___ SELECTED TEXT ___

-
Floating Point Underflow
Greetings.
I am trying to write a little program to demonstrate floating point underflow, and things aren't going as expected. First of all, my understanding of floating point underflow is as follows...
Start with the smallest possible floating point number, and divide it by 10. The exponent is already as small as possible, so the result should move the decimal point over one place.
Here is the program I wrote.
Code:
#include <stdio.h>
#include <float.h>
int main(void)
{
double x, y;
x = DBL_MIN;
y = x / 10;
printf("%e %e\n", x, y);
return 0;
}
the output is 2.225074e-308 2.225074e-309
obviously the result is not what I expected. I don't understand how you can have a double number with -309 as the exponent. I thought the minimum exponent was -308
-
Because DBL_MIN isn't the smallest value possible for double. DBL_MIN is the smallest normalized value.
2.225074e-309 is, indeed an underflow (what IEEE call it a "gracious underflow") because it is a subnormal double value (where E == 0). A little change in your program can show this:
Code:
#include <stdio.h>
#include <float.h>
struct fp_s {
unsigned long long m:52;
unsigned int e:11;
unsigned int s:1;
} __attribute__((packed));
int main( void )

___

_EXERCISE DESCRIPTION_
Could you carry the floating point underflow thread forward from its final line?

___ DATA ___

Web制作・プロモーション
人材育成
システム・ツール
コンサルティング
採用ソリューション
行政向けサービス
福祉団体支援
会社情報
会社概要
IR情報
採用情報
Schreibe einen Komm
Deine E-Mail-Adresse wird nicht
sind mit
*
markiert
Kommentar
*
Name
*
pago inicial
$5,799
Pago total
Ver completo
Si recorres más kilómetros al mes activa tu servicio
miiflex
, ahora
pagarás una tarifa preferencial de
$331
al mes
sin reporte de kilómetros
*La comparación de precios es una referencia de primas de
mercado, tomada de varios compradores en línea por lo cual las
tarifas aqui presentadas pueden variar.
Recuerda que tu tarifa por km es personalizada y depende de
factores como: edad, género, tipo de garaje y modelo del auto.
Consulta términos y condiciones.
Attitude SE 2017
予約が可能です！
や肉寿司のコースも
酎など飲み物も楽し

___

_RESULT_
{
double x, y;
struct fp_s *px, *py;
px = (struct fp_s *)&x;
py = (struct fp_s *)&y;
x = DBL_MIN;
y = x / 10;
// Remember: the structure for normalized values (0 < E < 2047) is:
// v = (-1)^S * ( 1 + M/2^52 ) * 2^(E-1023)
// but for subnormal values (E=0) is:
// v = (-1)^S * ( M/2^52 ) * 2^-1022
//
printf( "%e (M=%#llx, E=%u, S=%u) %e (M=%#llx, E=%u, S=%u)\n",
x, (unsigned long long)px->m, (unsigned int)px->e, (unsigned int)px->s,
y, (unsigned long long)py->m, (unsigned int)py->e, (unsigned int)py->s );
// THIS is the smallest subnormal value (not 0.0) possible for a double.
// Yes... 0.0 is a subnormal special value (M=0, E=0).
px->m=1;
px->e=0;
px->s=0;
printf( "%e\n", x );
return 0;
}
Compiling and running:
Code:
$ cc -O2 -o test test.c
$ ./test
2.225074e-308 (M=0, E=1, S=0) 2.225074e-309 (M=0x199999999999a, E=0, S=0)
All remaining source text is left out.